▶ **YOUR ASSIGNMENT**
Output every line of the rows below as a JSON list of strings, one string per line, skipping blank lines. Omit the pictures.

[Measurement transcription data]
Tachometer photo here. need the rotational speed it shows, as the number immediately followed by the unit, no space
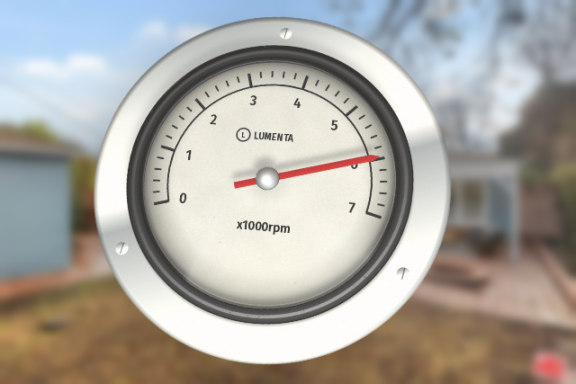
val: 6000rpm
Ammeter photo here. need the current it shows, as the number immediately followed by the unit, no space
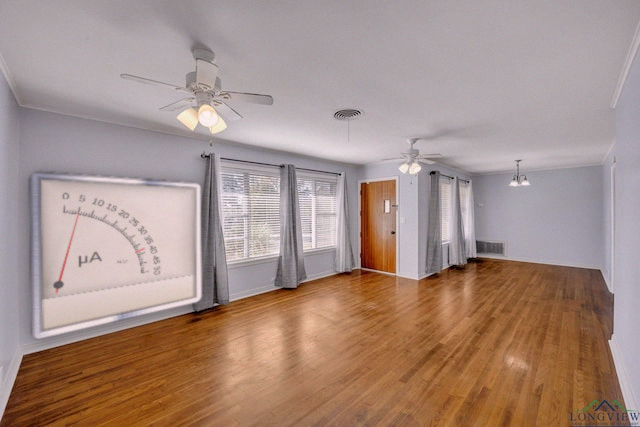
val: 5µA
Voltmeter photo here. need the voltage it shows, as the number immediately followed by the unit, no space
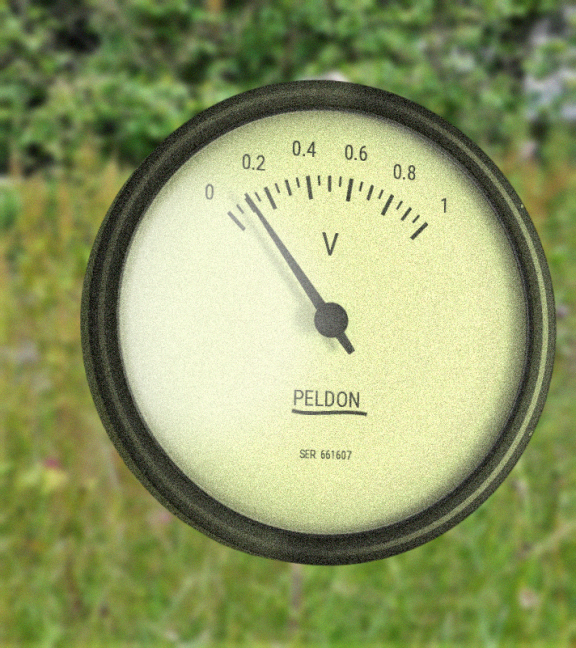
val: 0.1V
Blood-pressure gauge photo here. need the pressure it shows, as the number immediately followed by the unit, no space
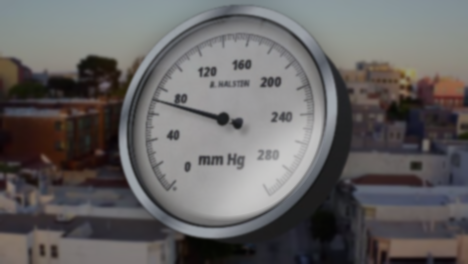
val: 70mmHg
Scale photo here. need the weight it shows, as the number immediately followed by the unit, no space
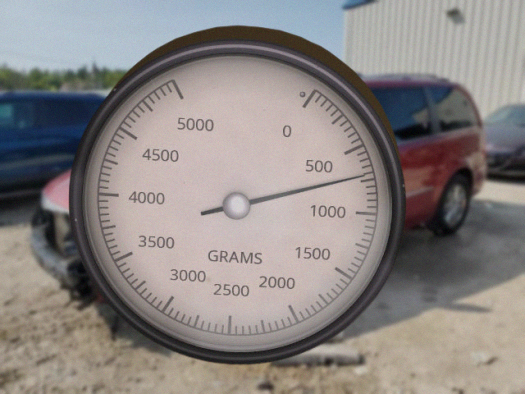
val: 700g
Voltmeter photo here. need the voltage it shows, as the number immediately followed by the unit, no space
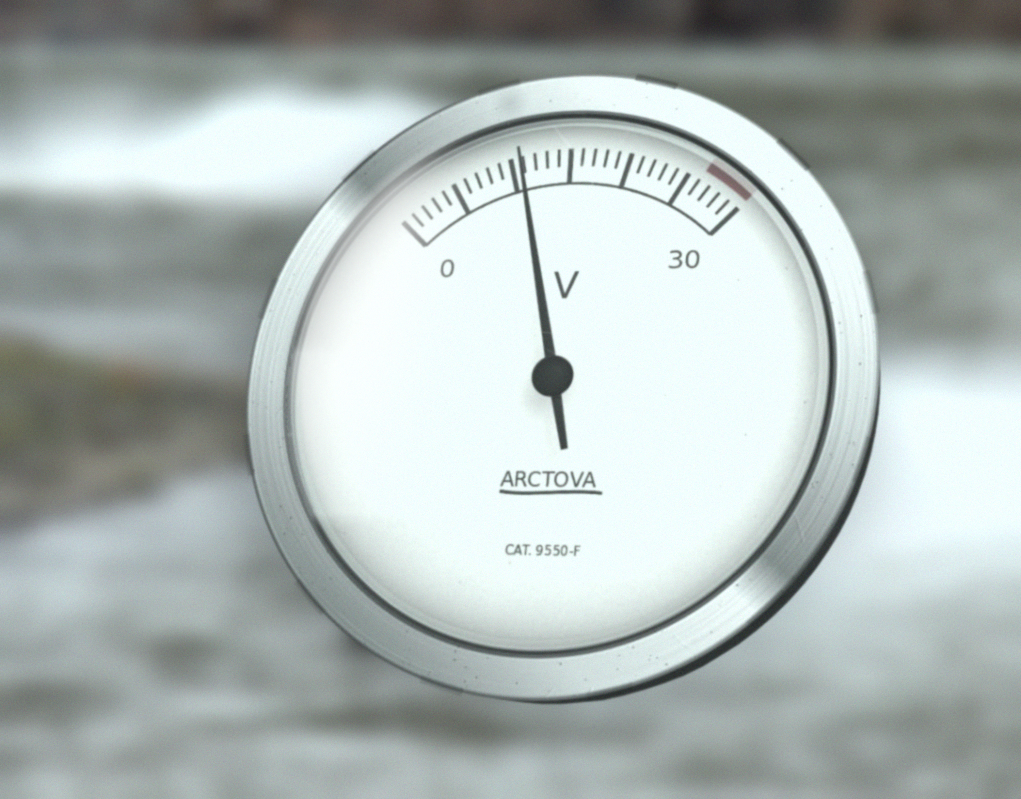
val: 11V
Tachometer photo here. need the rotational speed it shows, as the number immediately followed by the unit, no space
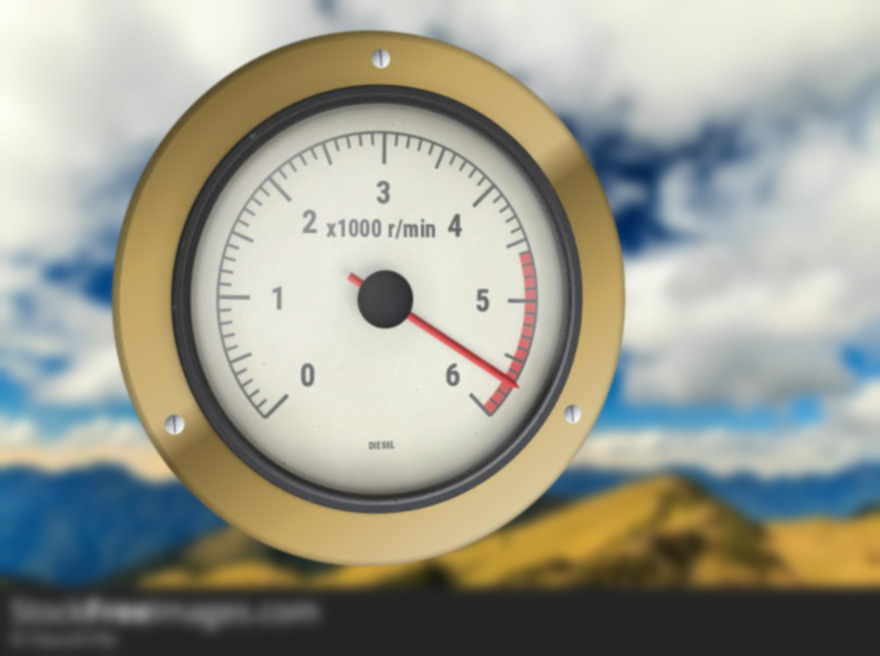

▶ **WRITTEN ANSWER**
[
  "Tachometer photo here. need the rotational speed it shows, as the number immediately followed by the unit, no space",
  "val: 6000rpm",
  "Ammeter photo here. need the current it shows, as the number immediately followed by the unit, no space",
  "val: 5µA",
  "Voltmeter photo here. need the voltage it shows, as the number immediately followed by the unit, no space",
  "val: 0.1V",
  "Blood-pressure gauge photo here. need the pressure it shows, as the number immediately followed by the unit, no space",
  "val: 70mmHg",
  "Scale photo here. need the weight it shows, as the number immediately followed by the unit, no space",
  "val: 700g",
  "Voltmeter photo here. need the voltage it shows, as the number immediately followed by the unit, no space",
  "val: 11V",
  "Tachometer photo here. need the rotational speed it shows, as the number immediately followed by the unit, no space"
]